• _Seçilen bölüm_
————
Ana Sayfa Dergi Sayıları 129. sayı Engels’in ‘Doğanın Diyalektiği’ne Haldane’in önsözü

Engels’in ‘Doğanın Diyalektiği’ne Haldane’in önsözü

607
0

Sunuş

J. B. S. Haldane (1892-1964), popülasyon genetiğinin kurucularından olan İngiliz genetikçi ve evrimsel biyolog, aynı zamanda Marksist bir biliminsanıydı. Karl Marx ile birlikte Bilimsel Sosyalizmin kurucularından olan Friedrich Engels’in ünlü eseri Doğanın Diyalektiği’nin 1940 yılında ABD’de basılmış İngilizce baskısını Haldane yayına hazırlamıştı. Haldane, Engels’in kitabına bir Önsöz (Kasım 1939 tarihli) de yazmış, aynı zamanda dipnotlarla uzun açıklamalar eklemişti. Artık bir belge niteliği kazanmış bu Önsöz’den bazı parçaları okurlarımıza sunuyoruz.
————
• _Veri kesiti_
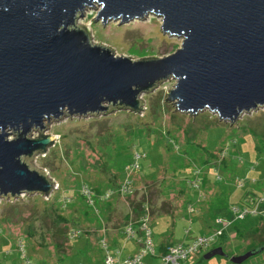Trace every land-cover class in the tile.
————
• _Yapılacak iş_
Haldane'in önsözünü tanıtan metni "Ana Sayfa Dergi" ifadesinden "parçaları okurlarımıza sunuyoruz." ifadesine kadar hiç değiştirmeden yeniden yazar mısın?

• _Görev sonucu_
Ana Sayfa Dergi Sayıları 129. sayı Engels’in ‘Doğanın Diyalektiği’ne Haldane’in önsözü

Engels’in ‘Doğanın Diyalektiği’ne Haldane’in önsözü

607
0

Sunuş

J. B. S. Haldane (1892-1964), popülasyon genetiğinin kurucularından olan İngiliz genetikçi ve evrimsel biyolog, aynı zamanda Marksist bir biliminsanıydı. Karl Marx ile birlikte Bilimsel Sosyalizmin kurucularından olan Friedrich Engels’in ünlü eseri Doğanın Diyalektiği’nin 1940 yılında ABD’de basılmış İngilizce baskısını Haldane yayına hazırlamıştı. Haldane, Engels’in kitabına bir Önsöz (Kasım 1939 tarihli) de yazmış, aynı zamanda dipnotlarla uzun açıklamalar eklemişti. Artık bir belge niteliği kazanmış bu Önsöz’den bazı parçaları okurlarımıza sunuyoruz.